Erroneous news on a supposed new Matt Holliday offer from the St. Louis Cardinals is amplified all over cyberspace before being pulled.
I opened my mail this morning and checked the Scout.com Cardinals message board to find a number of items asking about the new eight-year offer at $16 million per year supposedly tendered by the Cardinals to Matt Holliday. The source of this information was an MLB.com article posted Tuesday evening.
After dealing with the shock of Cards GM John Mozeliak apparently having lost his cool in bidding against himself after having been so in-control of his dealings with agent Scott Boras for so long, I went to check out the article for myself this morning.
Turns out nothing is said about eight years or any years, for that matter. It says nothing about $128 million. In fact, the short article says nothing new at all, though it does repeat the Tuesday Buster Olney $18 million per year asking price rumor.
I figured I had been given the wrong link, so searched all over MLB.com looking for the smoking gun. There was none.
Broadening my search, I then found several references to the article elsewhere, including this headline from NBC.com, also from last evening, which links back to the same MLB.com post:
UPDATE: Cards reportedly offer Holliday 8-year deal
UPDATE: MLB.com is reporting that the Cardinals have offered Matt Holliday an 8-year contract for about $16 million per season.
The story also speculates that if a mystery team were to enter the Holliday mix it could be the Seattle Mariners.
Wednesday’s apparent re-write of the MLB.com article does not mention Seattle, either.
Here’s my guess at what happened.
Dependable and knowledgeable Cardinals MLB.com beat writer Matthew Leach is out on vacation and “Joe Fill-in Guy” wrote the Holliday article. He cited old information that included a reference to eight years that Joe Strauss mentioned several weeks back. Shortly after, additional information came out that the base proposal may be four or five years with perhaps some options, but nothing more about eight years has been mentioned recently.
Once someone at MLB.com realized the eight years news was older than Thanksgiving’s left-over turkey, it was edited out of the article, as was the writer’s Seattle speculation. By then, this supposed new news was all over cyberspace, as evidenced by the NBC post that summarizes and links to the now-neutered MLB.com article.
Unfortunately, in making their corrections, MLB.com made no reference to the tracks they apparently covered up over night.
What can the reader learn from this? Be careful.
In case you haven’t noticed, it seems like 99 percent of the news being posted is just a rehash of what someone else said, so take the time to check the source. For example, sites like MLB Trade Rumors and Rotoworld do not break news – they just aggregate and re-report what others said. I am not picking on them, as these kinds of sites have a place for those who don’t follow this stuff closely and want a quick fix. My advice is to keep your wits about you, however.
These two sites almost always link back to the original source, which is crucial. I highly recommend you actually click on the original link to be sure something was not lost in translation, because sometimes that is exactly what occurs.

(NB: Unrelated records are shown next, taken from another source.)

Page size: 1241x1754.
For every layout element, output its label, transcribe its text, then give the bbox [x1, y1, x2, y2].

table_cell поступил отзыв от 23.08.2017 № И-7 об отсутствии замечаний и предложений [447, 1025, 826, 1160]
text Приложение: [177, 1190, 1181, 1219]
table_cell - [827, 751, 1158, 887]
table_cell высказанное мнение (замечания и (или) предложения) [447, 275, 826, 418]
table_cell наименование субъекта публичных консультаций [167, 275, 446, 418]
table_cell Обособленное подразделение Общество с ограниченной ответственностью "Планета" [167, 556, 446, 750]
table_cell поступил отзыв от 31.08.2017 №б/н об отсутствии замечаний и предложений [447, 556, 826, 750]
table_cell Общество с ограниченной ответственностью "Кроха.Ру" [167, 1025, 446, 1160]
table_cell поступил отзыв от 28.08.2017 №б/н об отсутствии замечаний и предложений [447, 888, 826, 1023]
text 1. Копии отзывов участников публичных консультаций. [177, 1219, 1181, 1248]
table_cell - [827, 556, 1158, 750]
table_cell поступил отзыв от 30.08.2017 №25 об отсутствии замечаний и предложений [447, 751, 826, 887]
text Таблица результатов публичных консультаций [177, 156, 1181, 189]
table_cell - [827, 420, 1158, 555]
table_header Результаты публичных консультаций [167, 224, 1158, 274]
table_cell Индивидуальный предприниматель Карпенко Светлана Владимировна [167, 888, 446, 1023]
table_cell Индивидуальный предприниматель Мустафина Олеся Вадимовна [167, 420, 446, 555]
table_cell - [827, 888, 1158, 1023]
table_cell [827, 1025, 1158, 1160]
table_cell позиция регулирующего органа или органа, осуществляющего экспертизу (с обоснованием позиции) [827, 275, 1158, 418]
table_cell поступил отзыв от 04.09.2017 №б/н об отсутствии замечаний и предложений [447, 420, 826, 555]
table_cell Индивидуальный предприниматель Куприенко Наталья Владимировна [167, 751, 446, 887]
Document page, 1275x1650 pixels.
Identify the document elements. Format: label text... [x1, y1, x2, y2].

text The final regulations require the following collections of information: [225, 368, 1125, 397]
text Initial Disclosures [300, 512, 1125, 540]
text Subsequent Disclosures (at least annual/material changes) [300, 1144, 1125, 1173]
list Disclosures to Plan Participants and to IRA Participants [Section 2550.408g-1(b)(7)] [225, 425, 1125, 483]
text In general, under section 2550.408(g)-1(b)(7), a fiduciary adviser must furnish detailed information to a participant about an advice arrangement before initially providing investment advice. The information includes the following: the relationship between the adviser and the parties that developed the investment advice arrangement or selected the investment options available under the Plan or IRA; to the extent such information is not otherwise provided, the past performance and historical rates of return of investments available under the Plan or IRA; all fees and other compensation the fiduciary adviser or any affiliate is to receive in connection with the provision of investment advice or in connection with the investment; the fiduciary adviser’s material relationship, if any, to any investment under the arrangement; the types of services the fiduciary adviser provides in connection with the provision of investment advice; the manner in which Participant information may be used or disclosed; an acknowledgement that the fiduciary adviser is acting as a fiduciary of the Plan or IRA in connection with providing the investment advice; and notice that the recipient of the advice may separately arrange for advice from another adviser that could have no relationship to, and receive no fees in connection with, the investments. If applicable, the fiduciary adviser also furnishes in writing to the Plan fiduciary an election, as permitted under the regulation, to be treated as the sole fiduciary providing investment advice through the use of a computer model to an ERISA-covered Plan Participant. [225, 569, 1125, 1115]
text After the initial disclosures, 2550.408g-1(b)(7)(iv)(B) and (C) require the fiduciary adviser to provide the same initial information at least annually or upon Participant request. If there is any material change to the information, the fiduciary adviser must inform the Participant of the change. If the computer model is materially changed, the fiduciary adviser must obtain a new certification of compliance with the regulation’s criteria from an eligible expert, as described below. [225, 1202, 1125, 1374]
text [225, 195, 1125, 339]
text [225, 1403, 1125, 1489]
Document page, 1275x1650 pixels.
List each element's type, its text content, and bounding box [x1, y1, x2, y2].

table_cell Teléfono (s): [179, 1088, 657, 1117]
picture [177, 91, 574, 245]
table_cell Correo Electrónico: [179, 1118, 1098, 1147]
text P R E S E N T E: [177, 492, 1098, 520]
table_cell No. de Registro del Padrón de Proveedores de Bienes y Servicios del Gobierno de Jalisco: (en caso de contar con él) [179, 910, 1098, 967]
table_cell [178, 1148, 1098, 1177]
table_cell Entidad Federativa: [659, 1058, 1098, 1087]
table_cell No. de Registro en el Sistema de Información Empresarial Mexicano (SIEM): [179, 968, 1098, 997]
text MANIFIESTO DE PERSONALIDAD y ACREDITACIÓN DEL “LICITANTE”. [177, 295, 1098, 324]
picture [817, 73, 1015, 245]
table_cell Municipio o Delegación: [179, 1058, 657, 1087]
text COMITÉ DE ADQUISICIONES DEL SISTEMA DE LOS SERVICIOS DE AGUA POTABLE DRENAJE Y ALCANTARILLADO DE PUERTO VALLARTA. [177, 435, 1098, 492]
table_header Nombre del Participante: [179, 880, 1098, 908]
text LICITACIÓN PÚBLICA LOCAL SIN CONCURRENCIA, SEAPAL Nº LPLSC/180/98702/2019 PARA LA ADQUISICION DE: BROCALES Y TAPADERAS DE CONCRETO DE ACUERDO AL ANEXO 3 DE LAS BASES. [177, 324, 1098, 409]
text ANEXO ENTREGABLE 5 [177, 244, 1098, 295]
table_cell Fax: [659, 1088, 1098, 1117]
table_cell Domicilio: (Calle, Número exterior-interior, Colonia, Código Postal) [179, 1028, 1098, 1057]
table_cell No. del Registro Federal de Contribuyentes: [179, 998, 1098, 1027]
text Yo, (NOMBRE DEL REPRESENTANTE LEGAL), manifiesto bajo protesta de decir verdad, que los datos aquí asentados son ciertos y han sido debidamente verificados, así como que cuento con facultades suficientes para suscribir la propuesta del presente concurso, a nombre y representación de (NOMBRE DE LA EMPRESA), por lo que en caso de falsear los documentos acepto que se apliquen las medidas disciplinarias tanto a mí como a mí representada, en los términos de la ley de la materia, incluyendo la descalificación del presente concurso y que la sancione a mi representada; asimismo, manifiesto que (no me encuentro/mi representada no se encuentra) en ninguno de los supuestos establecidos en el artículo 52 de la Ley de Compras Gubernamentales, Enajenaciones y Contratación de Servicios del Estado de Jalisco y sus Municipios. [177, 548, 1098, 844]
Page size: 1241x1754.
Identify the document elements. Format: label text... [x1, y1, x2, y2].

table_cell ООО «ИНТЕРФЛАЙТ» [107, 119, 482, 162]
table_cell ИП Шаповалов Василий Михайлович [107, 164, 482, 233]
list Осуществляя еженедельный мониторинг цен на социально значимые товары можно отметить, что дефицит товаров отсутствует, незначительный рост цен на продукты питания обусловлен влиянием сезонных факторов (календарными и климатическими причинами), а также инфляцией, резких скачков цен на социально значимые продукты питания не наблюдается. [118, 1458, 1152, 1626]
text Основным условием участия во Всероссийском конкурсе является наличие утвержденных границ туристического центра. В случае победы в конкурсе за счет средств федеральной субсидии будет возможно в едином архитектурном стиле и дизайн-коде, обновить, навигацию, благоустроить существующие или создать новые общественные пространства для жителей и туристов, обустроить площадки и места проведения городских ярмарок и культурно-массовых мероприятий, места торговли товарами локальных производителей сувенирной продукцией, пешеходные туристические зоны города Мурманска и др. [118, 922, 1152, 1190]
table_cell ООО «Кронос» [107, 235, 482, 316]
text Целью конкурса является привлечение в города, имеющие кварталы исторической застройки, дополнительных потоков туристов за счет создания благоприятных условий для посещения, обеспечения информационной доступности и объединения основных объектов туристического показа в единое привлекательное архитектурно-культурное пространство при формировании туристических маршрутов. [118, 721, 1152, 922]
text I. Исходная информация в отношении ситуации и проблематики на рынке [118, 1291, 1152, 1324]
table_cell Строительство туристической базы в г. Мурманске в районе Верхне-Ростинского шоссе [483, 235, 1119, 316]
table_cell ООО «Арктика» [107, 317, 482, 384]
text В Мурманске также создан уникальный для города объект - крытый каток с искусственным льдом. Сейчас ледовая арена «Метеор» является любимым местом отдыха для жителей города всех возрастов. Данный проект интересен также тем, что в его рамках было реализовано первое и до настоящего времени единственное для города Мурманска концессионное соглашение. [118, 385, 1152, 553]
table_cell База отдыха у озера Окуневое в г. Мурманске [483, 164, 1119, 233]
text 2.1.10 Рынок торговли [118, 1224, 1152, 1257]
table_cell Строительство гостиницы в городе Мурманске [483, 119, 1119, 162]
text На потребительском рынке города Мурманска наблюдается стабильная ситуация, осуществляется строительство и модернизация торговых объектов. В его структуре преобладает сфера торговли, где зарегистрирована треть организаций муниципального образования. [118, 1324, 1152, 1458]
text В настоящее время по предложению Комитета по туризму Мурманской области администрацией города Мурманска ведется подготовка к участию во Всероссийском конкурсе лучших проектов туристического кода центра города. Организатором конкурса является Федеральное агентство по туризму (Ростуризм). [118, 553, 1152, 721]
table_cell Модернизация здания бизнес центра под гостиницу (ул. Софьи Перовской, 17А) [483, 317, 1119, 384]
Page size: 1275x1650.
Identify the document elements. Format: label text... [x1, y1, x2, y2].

Tuesday’s Felipe Lopez “news” is a great example. Derrick Goold said directly that he had no new information on the players the Cardinals are pursuing now that Mark DeRosa has signed with San Francisco. Goold mentioned Boras client Lopez among a list of names in whom the Cards had reportedly shown previous interest. He also suggested that given how Boras works, it is likely the agent will focus on getting Holliday placed first.
In other words, the Cardinals interest in Lopez was a repeat of old news and was clearly represented that way. Yet others latched onto it and made it headline fodder as if Mozeliak had called Boras about Lopez yesterday morning in his remorse over losing DeRosa.
The Post-Dispatch also updated their report on DeRosa. After having said the player had received an offer from St. Louis earlier in the off-season, they corrected that in later articles as more information that a firm offer was never tendered apparently became available. Certainly, nothing malicious was intended. It just happens as part of the difficult job of reporting on rumors.
The thirst to be first results in mistakes which are quickly amplified in today’s instant news world. Been there, done that. Lessons learned. You should expect it too and act accordingly.